Alex Colás previews an important meeting
From the 1934 explosion at Gresford colliery in Wales which took the lives of 266 miners, to the catastrophic collapse ten years ago of the Rana Plaza garment factory outside Dhaka, Bangladesh, killing 1,134 mainly female workers, this Friday’s International Workers’ Memorial Day (IWMD) commemorates those who’ve died at or from work, and reminds us of the continuing struggle for workplace health and safety.
Together with construction, ship-breaking and mining, agriculture is among the world’s most hazardous sectors. According to the International Labour Organisation, “at least 210,000 agricultural workers are killed by accidents each year”, which proportionately constitutes a threefold higher risk than workers in other sectors. If we add to this the estimated 56 million workers engaged globally in highly dangerous capture fisheries and aquaculture, and 22 million employed worldwide in food and drink manufacturing, the agri-food sector emerges as a focal point for occupational safety and health.
On Friday, the recently-established Food and Work Network will meet in Sheffield to discuss worker organisation across the agri-food chain in the UK and beyond. The coincidence with the IWMD is timely for a number of reasons. First, because the ordinary, everyday practice of food consumption often hides the challenging work environments that produce all the components going into millions of daily meals across the country – including of course the labour of drivers, cooks, cleaners, supermarket and hospitality staff, among others.

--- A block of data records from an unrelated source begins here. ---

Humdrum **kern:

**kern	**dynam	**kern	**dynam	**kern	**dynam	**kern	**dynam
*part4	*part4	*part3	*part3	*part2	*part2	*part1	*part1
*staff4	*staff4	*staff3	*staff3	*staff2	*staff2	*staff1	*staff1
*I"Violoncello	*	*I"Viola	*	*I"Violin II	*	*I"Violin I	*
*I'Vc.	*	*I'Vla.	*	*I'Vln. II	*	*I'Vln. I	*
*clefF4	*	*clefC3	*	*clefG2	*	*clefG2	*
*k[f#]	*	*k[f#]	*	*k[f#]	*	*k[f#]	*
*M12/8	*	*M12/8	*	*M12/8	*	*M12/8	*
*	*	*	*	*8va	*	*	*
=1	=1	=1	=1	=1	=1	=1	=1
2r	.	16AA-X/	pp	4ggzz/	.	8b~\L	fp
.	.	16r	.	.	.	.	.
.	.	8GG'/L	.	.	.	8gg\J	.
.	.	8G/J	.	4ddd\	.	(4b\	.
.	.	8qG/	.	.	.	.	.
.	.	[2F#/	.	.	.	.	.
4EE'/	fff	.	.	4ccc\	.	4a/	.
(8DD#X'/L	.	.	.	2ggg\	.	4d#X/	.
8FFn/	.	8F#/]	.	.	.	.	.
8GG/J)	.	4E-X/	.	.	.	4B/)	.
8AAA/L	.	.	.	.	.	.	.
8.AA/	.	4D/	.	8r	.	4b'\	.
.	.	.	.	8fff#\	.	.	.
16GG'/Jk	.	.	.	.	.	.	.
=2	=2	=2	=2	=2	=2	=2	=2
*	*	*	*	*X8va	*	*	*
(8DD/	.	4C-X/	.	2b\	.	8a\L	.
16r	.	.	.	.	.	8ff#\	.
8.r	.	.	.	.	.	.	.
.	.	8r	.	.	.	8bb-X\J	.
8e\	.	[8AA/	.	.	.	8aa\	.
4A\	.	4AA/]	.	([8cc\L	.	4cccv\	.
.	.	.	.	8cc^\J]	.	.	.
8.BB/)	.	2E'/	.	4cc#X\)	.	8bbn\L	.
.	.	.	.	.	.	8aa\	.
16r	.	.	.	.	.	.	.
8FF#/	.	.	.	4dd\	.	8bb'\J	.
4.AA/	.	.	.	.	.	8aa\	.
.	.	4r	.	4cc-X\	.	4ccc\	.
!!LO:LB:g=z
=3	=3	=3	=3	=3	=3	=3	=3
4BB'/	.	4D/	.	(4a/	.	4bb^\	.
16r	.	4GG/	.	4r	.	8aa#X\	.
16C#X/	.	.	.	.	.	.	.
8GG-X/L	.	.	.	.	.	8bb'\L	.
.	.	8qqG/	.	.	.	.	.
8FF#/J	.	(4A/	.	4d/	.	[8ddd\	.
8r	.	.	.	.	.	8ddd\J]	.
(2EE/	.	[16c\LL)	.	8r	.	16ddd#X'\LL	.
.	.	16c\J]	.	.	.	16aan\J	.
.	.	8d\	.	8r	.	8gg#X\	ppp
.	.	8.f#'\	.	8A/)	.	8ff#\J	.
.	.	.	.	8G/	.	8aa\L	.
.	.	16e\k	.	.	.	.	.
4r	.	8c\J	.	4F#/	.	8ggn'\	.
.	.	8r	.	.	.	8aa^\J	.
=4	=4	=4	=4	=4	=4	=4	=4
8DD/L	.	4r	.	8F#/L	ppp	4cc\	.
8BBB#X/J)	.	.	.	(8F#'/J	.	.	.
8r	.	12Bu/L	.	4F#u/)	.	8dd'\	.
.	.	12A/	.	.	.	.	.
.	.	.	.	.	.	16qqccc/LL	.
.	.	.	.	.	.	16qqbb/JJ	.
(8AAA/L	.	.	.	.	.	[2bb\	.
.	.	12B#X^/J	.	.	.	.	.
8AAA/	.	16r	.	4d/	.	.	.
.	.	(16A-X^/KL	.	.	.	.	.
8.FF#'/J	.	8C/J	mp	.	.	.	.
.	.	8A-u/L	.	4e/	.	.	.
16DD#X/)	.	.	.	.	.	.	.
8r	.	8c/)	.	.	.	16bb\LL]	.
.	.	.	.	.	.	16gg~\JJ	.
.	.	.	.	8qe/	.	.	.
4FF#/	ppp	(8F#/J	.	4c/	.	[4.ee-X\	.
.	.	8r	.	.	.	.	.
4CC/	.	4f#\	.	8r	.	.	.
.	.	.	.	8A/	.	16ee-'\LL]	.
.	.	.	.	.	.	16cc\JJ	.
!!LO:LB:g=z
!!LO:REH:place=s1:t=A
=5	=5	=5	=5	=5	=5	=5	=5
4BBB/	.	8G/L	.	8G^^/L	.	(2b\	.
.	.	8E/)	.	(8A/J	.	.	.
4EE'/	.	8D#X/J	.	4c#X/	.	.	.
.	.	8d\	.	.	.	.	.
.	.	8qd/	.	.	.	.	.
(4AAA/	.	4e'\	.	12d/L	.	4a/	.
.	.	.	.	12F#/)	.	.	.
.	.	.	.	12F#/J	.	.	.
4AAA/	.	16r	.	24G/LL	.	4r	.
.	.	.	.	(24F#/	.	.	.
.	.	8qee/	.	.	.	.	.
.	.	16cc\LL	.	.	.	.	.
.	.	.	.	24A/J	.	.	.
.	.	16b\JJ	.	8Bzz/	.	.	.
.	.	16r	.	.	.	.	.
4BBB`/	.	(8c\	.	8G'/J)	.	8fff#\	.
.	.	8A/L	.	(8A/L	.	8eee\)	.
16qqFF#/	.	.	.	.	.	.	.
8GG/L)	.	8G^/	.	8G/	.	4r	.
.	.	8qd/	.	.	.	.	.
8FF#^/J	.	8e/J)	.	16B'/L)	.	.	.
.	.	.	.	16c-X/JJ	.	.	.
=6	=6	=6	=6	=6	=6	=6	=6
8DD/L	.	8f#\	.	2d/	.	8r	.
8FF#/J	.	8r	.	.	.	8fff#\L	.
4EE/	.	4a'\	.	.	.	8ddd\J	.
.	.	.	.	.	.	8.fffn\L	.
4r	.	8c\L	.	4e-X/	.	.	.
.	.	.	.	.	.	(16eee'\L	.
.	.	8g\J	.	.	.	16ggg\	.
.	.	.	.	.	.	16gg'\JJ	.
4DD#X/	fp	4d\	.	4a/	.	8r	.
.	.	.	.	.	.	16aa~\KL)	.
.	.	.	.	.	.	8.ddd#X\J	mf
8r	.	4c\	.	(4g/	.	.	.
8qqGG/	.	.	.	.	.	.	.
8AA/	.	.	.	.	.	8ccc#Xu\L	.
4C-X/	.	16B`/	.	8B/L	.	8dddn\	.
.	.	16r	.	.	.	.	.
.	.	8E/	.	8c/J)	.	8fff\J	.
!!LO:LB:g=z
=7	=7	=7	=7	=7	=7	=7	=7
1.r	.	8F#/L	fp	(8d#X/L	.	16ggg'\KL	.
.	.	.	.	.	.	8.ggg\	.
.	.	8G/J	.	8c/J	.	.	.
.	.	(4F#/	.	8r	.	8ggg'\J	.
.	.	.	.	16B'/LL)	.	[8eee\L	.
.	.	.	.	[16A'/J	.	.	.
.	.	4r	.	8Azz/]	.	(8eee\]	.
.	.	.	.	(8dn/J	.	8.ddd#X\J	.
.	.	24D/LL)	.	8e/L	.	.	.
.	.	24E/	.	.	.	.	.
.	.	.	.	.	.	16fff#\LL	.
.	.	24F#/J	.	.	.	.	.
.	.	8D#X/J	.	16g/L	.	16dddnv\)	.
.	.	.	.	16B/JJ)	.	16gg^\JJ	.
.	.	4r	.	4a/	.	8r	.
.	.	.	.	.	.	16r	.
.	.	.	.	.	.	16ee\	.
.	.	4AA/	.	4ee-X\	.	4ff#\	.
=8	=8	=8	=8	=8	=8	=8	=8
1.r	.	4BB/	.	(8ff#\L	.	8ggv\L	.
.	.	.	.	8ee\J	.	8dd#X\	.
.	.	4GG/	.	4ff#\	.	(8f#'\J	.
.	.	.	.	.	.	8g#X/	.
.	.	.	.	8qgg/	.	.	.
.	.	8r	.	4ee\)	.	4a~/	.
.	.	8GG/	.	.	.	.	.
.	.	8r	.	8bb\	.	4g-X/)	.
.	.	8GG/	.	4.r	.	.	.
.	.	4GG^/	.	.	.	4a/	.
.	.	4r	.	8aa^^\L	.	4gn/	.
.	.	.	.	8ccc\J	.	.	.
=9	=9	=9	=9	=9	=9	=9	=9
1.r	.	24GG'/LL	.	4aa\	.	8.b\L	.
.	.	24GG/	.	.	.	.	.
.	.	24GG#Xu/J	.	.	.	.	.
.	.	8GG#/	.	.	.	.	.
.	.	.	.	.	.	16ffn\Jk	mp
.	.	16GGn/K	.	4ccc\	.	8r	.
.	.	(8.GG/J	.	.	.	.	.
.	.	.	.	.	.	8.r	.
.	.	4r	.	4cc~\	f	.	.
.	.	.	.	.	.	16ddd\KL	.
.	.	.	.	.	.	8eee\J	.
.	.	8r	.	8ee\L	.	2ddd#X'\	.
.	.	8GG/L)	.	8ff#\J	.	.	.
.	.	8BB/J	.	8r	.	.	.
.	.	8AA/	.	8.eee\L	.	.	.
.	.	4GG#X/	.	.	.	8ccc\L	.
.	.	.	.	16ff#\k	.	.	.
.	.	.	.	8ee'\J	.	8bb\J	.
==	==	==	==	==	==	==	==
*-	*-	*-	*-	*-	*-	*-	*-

During the pandemic, food-related jobs were consistently among the top ten occupations hardest hit by Covid-related deaths. Though perhaps not as debilitating as the ‘invisible’ workplace killers like asbestos, dust or fume inhalation, food workers still face a multitude of everyday hazards ranging from occupational asthma caused by excessive exposure to flour dust, to kitchen scalds and burns.
More recent investigations by Emilianio Mellino from the Bureau for Investigative Journalism report working, living, and pay terms and conditions among immigrant labour on British farms supplying fruits and vegetables to the big supermarkets that recall Chicago’s meatpacking district a century ago. These conditions were powerfully narrated in Upton Sinclair’s novel The Jungle: poorly paid, precarious, physically demanding work undertaken by non-unionised migrants that is compounded by cramped, cold and unsafe living conditions in on-site caravans.
The invisibility of food workers across the supply chain, and the physical marginalisation and concealment of their workplaces and stations means we all-too-often disassociate food price and quality at points of consumption from occupational safety and health at sites of production.
Linked to this are the obstacles placed in the way of unionising food workers across the supply chain. The IWMA reminds us that a safe workplace is a unionised workplace, but employee segmentation, insecure contracts, unsocial hours, high staff turnover and union-busting corporations all complicate extending this collective insurance across the food sector.
In the face of these challenges, the UK’s Bakers, Food and Allied Workers Union (BFAWU) understood the importance of whole-chain organisation when it led the national McStrike campaign in late 2017 for union recognition, the end to zero hours, and a significant pay uplift for food workers. Importantly, that campaign directly addressed sexual harassment in the industry as a pressing workplace health and safety issue, which the hospitality sector has only recently responded to through an employers’ checklist and action plan that nowhere mentions union representation.
Workers’ health and safety concerns do not of course stop at the end of a working day. Housing, transport, recreational time and facilities, and access to affordable, nutritious and culturally diverse food every day of the year all affect the health and wellbeing of working families. Food deserts, high transport and energy costs, lack of residual time outside work and other household labour can all lead to stress, poor diets, high blood pressure, interrupted sleeping patterns, and ultimately mental health problems which present outside the workplace but are closely connected to daily working patterns.
These aspects of the everyday economy are acutely experienced by food workers across the sector, from the seasonal fruit and vegetable pickers mentioned earlier to the bar and restaurant staff working long and late shifts. As the labour movement across the world commemorates IWMD this Friday, those who work to produce our daily necessities like food should be at the forefront of our action and organisation.
Alex Colás is a member of Brent Central Labour Party, and co-convenor of the Food and Work Network.